It’s worth noting that this is not the first encounter with his children’s sexuality. Earlier on in the show, his younger daughter, Maisie, draws a girl getting violently gang-raped. She says she draw it because the other girls liked it, they found it funny.

But this act is forgiven, not just because she is a child, but the desire was not hers. She did not desire it, therefore; rape, she is a victim of others’ desire. Why or how the other children desired this is a more interesting question that Maggie responds to with tired disgust. Maisie retains her innocence and remains a subject through her apparent lack of desire.

But the older daughter Audrey is shown acting out, getting in with the wrong crowd, fighting with Dad, establishing an identity and autonomy in all the wrong and necessary ways that kids do. When she is caught in the act of having sex (his words not mine) with two older men, she claims she wanted it, she in fact begs her father not to punish them and says it’s not fair. As Martin says, what the men did was statutory rape. But more importantly their crime revealed that she was capable of desire. It doesn’t matter if she wanted it, he needs it to be rape even before the letter of law comes into it. You can tell that he is more upset about her desire, than theirs, because of the fact that he calls her a whore before he even threatens to call them rapists. He punished her for her sexual desire, Margaret understands that his punishment is wrong and stops him from going further, so he punishes the only people he can punish, and he does this by making them rapists. But really, this is all just displacement for the fact that someone can have desire, and not for him, because Martin is a narcissist. I’m not saying Martin wants to fuck his daughter, or his daughter to fuck him, but for someone to want is evidence that someone can not want him, and the selection of another is evidence of his potential rejection. He is no longer the whole of someone’s whole world.

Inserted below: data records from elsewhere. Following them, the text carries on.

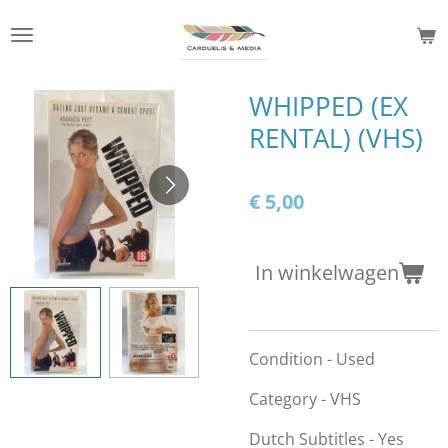
Ga
direct
naar
de
WHIPPED (EX
hoofdinhoud
RENTAL) (VHS)
€ 5,00
In winkelwagen
Condition - Used
Category - VHS
Dutch Subtitles - Yes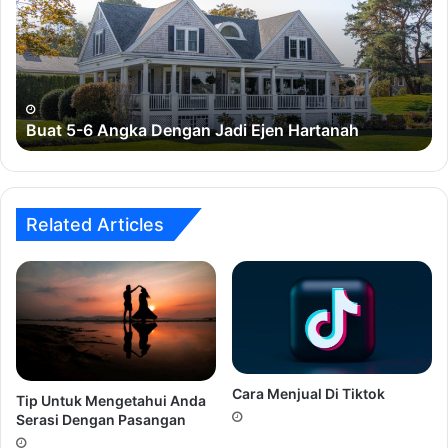
Angka
Bi
Dengan
Sa
Jadi
Ejen
Hartanah
Buat 5-6 Angka Dengan Jadi Ejen Hartanah
Related Articles
Cara Menjual Di Tiktok
Tip Untuk Mengetahui Anda
Serasi Dengan Pasangan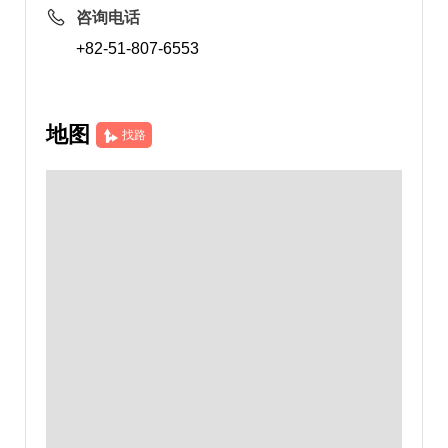
咨询电话
+82-51-807-6553
地图
找路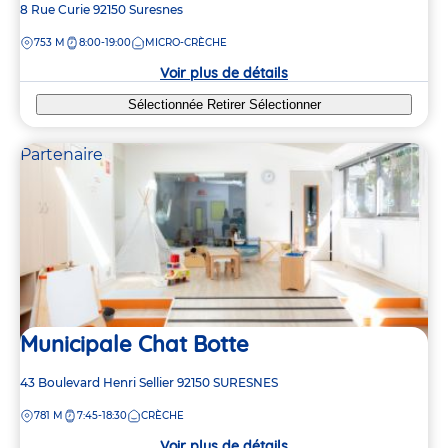
Adresse
8 Rue Curie
92150
Suresnes
de
DISTANCE
753 M
8:00-19:00
MICRO-CRÈCHE
la
crèche
Voir plus de détails
Sélectionnée
Retirer
Sélectionner
Partenaire
Municipale Chat Botte
9
Adresse
43 Boulevard Henri Sellier
92150
SURESNES
de
DISTANCE
781 M
7:45-18:30
CRÈCHE
la
13
crèche
Voir plus de détails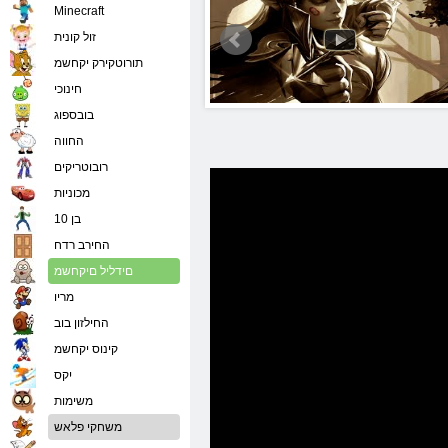
Minecraft
זול קונית
תורוטקירק יקחשמ
חינוכי
בובספוג
החווה
רובוטריקים
מכוניות
בן 10
החירב רדח
םידליל םיקחשמ
מריו
החילזון בוב
קינוס יקחשמ
יִקס
משימות
משחקי פלאש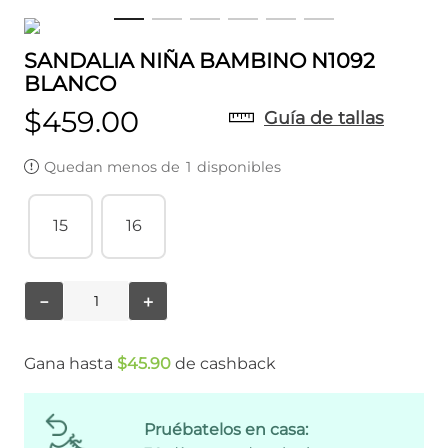
SANDALIA NIÑA BAMBINO N1092
BLANCO
$
459
.
00
Guía de tallas
Quedan menos de
1
disponibles
15
16
－
＋
Gana hasta
$
45
.
90
de cashback
Pruébatelos en casa: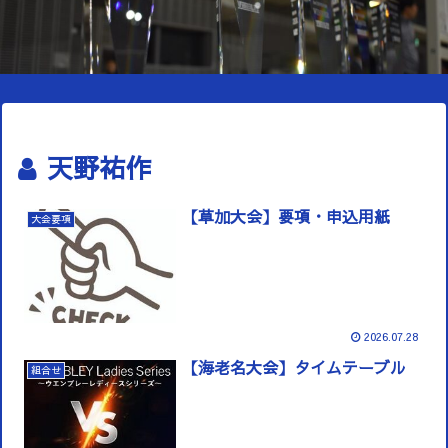
天野祐作
【草加大会】要項・申込用紙
大会要項
2026.07.28
【海老名大会】タイムテーブル
組合せ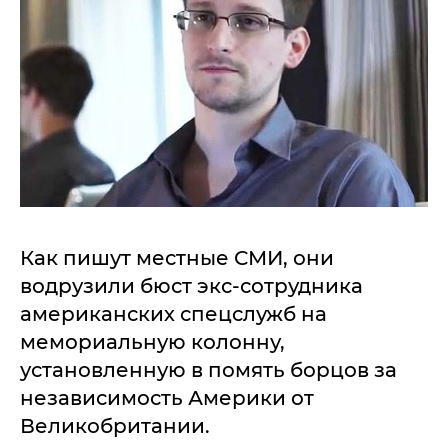
Как пишут местные СМИ, они
водрузили бюст экс-сотрудника
американских спецслужб на
мемориальную колонну,
установленную в помять борцов за
независимость Америки от
Великобритании.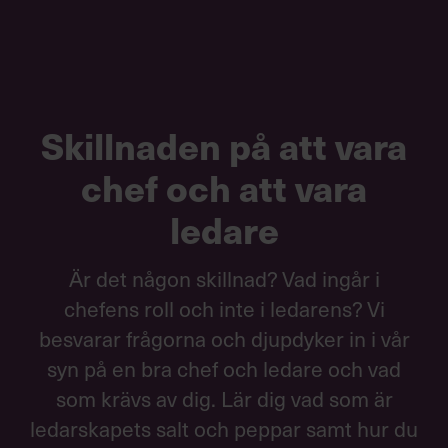
Skillnaden på att vara
chef och att vara
ledare
Är det någon skillnad? Vad ingår i
chefens roll och inte i ledarens? Vi
besvarar frågorna och djupdyker in i vår
syn på en bra chef och ledare och vad
som krävs av dig. Lär dig vad som är
ledarskapets salt och peppar samt hur du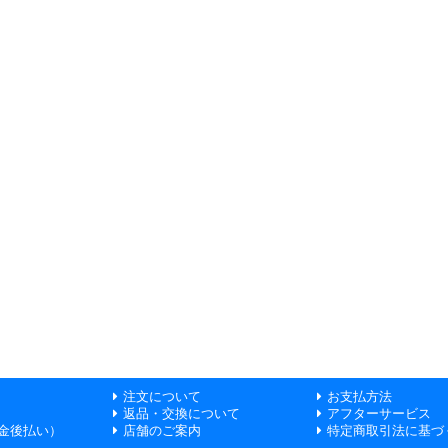
注文について
お支払方法
返品・交換について
アフターサービス
金後払い）
店舗のご案内
特定商取引法に基づ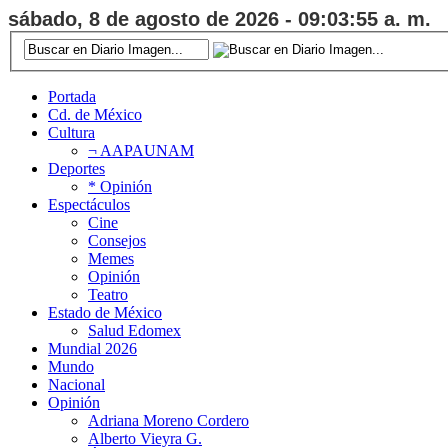
sábado, 8 de agosto de 2026 - 09:03:56 a. m.
Portada
Cd. de México
Cultura
¬ AAPAUNAM
Deportes
* Opinión
Espectáculos
Cine
Consejos
Memes
Opinión
Teatro
Estado de México
Salud Edomex
Mundial 2026
Mundo
Nacional
Opinión
Adriana Moreno Cordero
Alberto Vieyra G.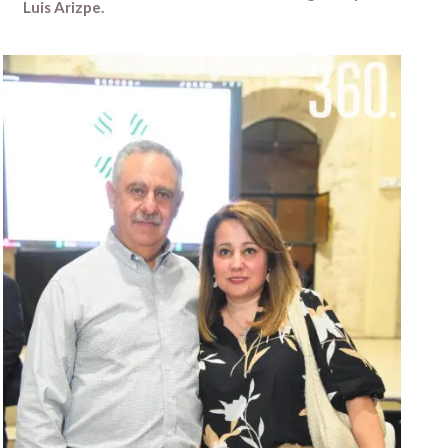
Luis Arizpe.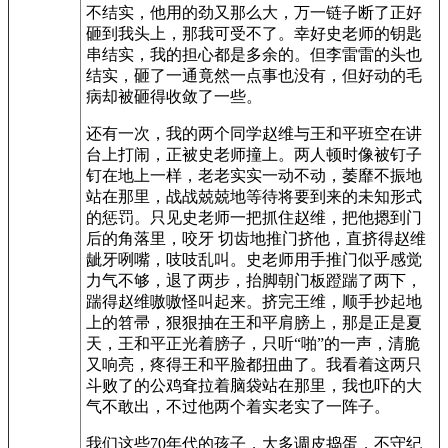
不结实，他用的劲又那么大，万一链子断了正好
砸到我头上，那我可受不了。幸好史老师的钥匙
串结实，我的担心都是多余的。但李雷雷的头也
结实，砸了一通竟然一点事也没有，但好动的毛
病却被砸得收敛了一些。
还有一次，我的两个同学赵维与王和平班空在讲
台上打闹，正被史老师撞上。两人顿时像被钉子
钉在地上一样，老老实实一动不动，萎靡不振地
站在那里，战战兢兢地等待将要到来的未知形式
的惩罚。只见史老师一把抓住赵维，把他摁到门
后的角落里，咬牙 切齿地推门挤他，直挤得赵维
龇牙咧嘴，吱吱乱叫。史老师用手推门似乎感觉
力气不够，退了两步，抬脚朝门板蹬踹了两下，
踹得赵维嗷嗷怪叫起来。挤完王维，顺手抄起地
上的笤帚，狠狠抽在王和平肩膀上，那是正是夏
天，王和平正光着膀子，只听“啪”的一声，清脆
又响亮，疼得王和平脸都扭曲了。我看着这两只
斗败了的公鸡耷拉着脑袋站在那里，我也吓的大
气不敢出，不过他两个着实老实了一阵子。
我们这些70年代的孩子，大多调皮捣蛋，不守纪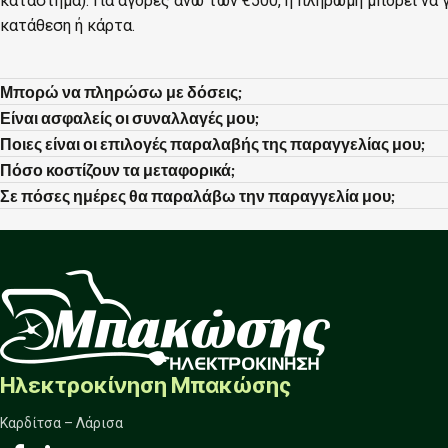
κατάστημα). Για αγορές άνω των €500, η πληρωμή μπορεί να γ
κατάθεση ή κάρτα.
Μπορώ να πληρώσω με δόσεις;
Είναι ασφαλείς οι συναλλαγές μου;
Ποιες είναι οι επιλογές παραλαβής της παραγγελίας μου;
Πόσο κοστίζουν τα μεταφορικά;
Σε πόσες ημέρες θα παραλάβω την παραγγελία μου;
Ηλεκτροκίνηση Μπακώσης
Καρδίτσα – Λάρισα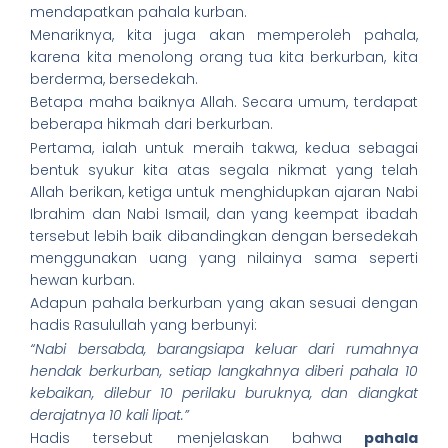
mendapatkan pahala kurban.
Menariknya, kita juga akan memperoleh pahala,
karena kita menolong orang tua kita berkurban, kita
berderma, bersedekah.
Betapa maha baiknya Allah. Secara umum, terdapat
beberapa hikmah dari berkurban.
Pertama, ialah untuk meraih takwa, kedua sebagai
bentuk syukur kita atas segala nikmat yang telah
Allah berikan, ketiga untuk menghidupkan ajaran Nabi
Ibrahim dan Nabi Ismail, dan yang keempat ibadah
tersebut lebih baik dibandingkan dengan bersedekah
menggunakan uang yang nilainya sama seperti
hewan kurban.
Adapun pahala berkurban yang akan sesuai dengan
hadis Rasulullah yang berbunyi:
“Nabi bersabda, barangsiapa keluar dari rumahnya
hendak berkurban, setiap langkahnya diberi pahala 10
kebaikan, dilebur 10 perilaku buruknya, dan diangkat
derajatnya 10 kali lipat.”
Hadis tersebut menjelaskan bahwa
pahala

This is further evidenced by his assault on his ex’s boyfriend. He doesn’t assault his ex after they break up, he assaults the new boyfriend, and questions if she gave him oral sex – did she desire him? This was the offence, and revenge again was taken against the man, not the woman. The third and final piece is when Maggie and Rust have sex. Maggie completely understands that desire for someone other than Martin is something he fundamentally cannot tolerate. You probably think that’s ironic that an adulterer has this kind of complex, but if you think about it for more than a moment it makes complete sense.

Martin is a bad cop, literal and metaphorical. The justice system is, or used to be, an extremely patriarchal system, and it certainly is in the era this show is set in. Think Old Testament judgement, judgement for sinning, as opposed to New Testament judgement, punishment for failing, which is the act of maternal superego. He is an excellent example of society’s intolerance of female sexuality, intentional or not, personal or not.

You are not Martin Hart, even if you liked him, even if you related to him a little. You probably don't beat up your ex's boyfriends and cheat on your wife.

But (assuming) you watched the show, and you understood him, and somewhere in this essay you recognised something, and you would very much like that something to be about other people, about Martin, or the person on the news. It isn't. You have desired, and been desired, and failed to be desired, and in each of those moments you operated on the same mechanism this post describes. You are probably not a monster. You are just someone who needed desire not to exist, because desire is a judge, and you were afraid of the verdict.

Everyone is. The difference is whether you're honest about what you did with that fear, and the answer is probably porn.